What grand things these were! The nautical author John Villiers describes the full-rigged ship as one of man’s highest achievements. Combining technology and art they moved passengers and massive amounts of freight around the planet without burning a single drop of fuel. That was all accomplished without computers, radios, satellites. I’ve included a photo, without permission, of a full rigged barque to illustrate the wonder and glory of those vessels. I believe the ship is the ‘Cuauhtemoc’ built in 1982 as a training ship for the Mexican navy. I’ve been aboard her and she is a floating cathedral, immaculate and glorious.

Meanwhile I’m settling into my daily grind on the docks of Comox. The bay here is surrounded by beautiful beaches and sandy spits. There is a huge glacier which looks down on the bay where dozens of tiny sailing vessels skitter about at the hands of children learning to sail. At low tide the shallow clam beds and boulders extend toward the glacier, several feet above our eye level in our floating dock house. The air is rich with the heady aroma of all that thick mud.
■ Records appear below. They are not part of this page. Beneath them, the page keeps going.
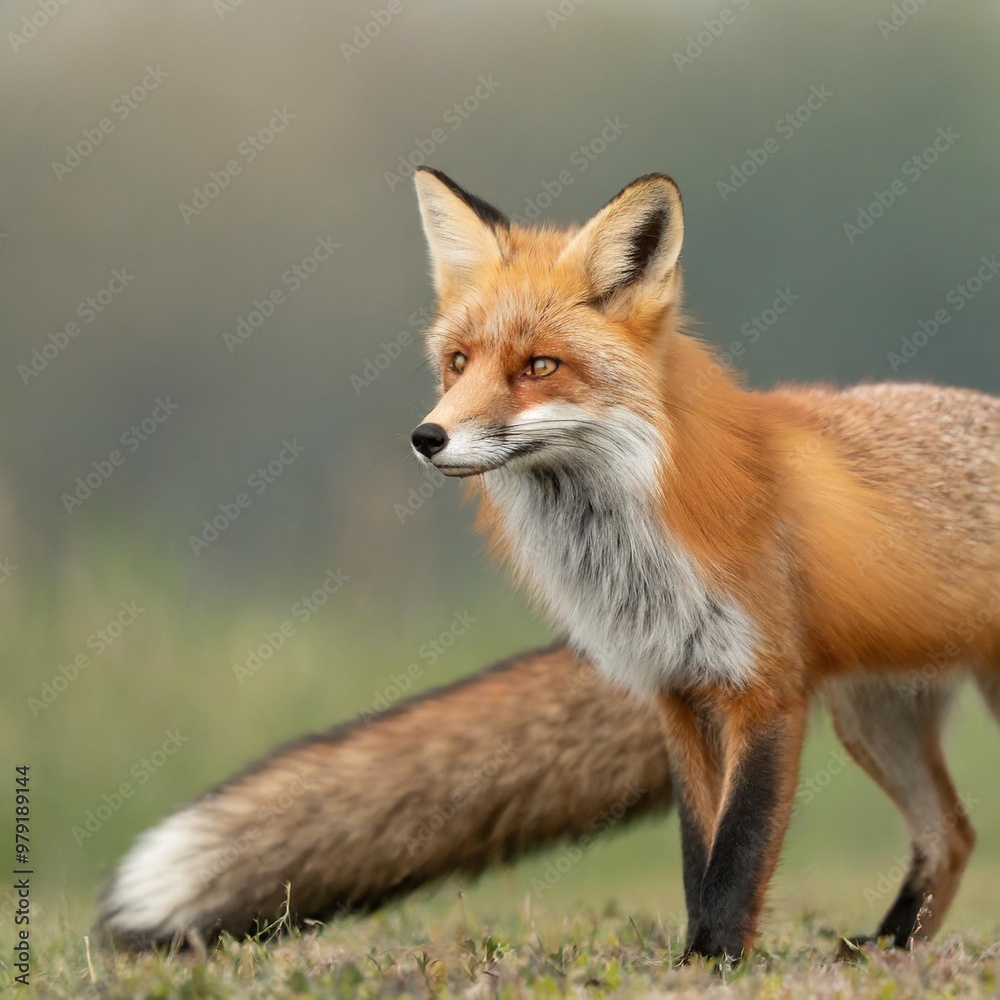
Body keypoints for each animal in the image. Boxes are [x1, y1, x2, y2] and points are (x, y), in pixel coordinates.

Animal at [406, 168, 1000, 962]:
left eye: (540, 367)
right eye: (458, 363)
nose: (428, 437)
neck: (636, 564)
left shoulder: (767, 690)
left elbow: (738, 851)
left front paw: (713, 960)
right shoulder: (678, 692)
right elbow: (698, 849)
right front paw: (698, 957)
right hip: (873, 717)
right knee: (953, 834)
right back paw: (889, 947)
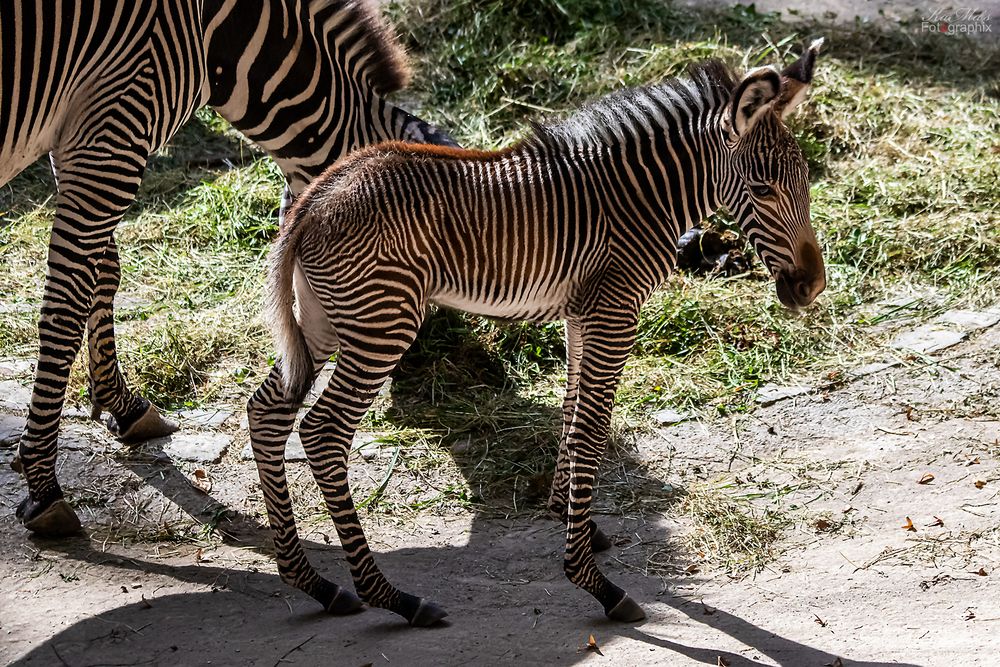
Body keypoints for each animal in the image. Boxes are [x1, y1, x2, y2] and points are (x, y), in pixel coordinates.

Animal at [1, 0, 456, 536]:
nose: (432, 342)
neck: (219, 32)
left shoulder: (82, 136)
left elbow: (104, 269)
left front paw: (121, 404)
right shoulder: (116, 128)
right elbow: (68, 301)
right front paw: (42, 482)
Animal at [252, 41, 828, 628]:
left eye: (805, 182)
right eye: (762, 189)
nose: (812, 286)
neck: (639, 198)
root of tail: (314, 199)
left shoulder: (582, 313)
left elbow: (573, 414)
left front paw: (574, 519)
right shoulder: (614, 312)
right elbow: (591, 429)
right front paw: (592, 581)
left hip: (324, 321)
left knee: (267, 410)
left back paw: (314, 583)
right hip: (382, 322)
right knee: (322, 430)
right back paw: (392, 597)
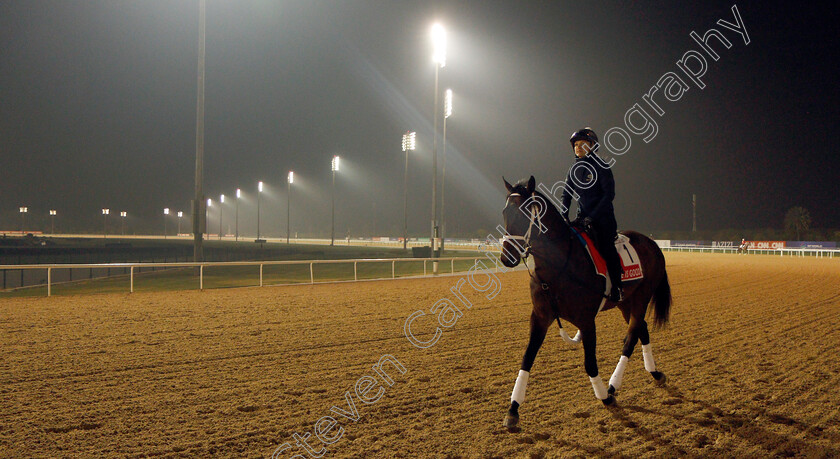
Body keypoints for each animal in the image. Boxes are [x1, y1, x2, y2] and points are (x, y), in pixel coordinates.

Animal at [502, 176, 672, 432]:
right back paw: (654, 373)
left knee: (631, 337)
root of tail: (651, 242)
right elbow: (527, 358)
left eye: (523, 214)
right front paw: (513, 409)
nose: (507, 256)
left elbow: (590, 363)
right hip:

In the park above the docks folks exercise their dogs between happy playing children. A shelter has been built where sits a piano available for anyone to play. I’ve heard bagpipe tunes. Two nights ago, on coming out from dinner in the pub, there was some wonderful salty accordion music wafting out from a hidden corner.
It seems worth staying for a while.
“How could the Greeks, who knew that one never enters the same river twice, believe in homecoming.”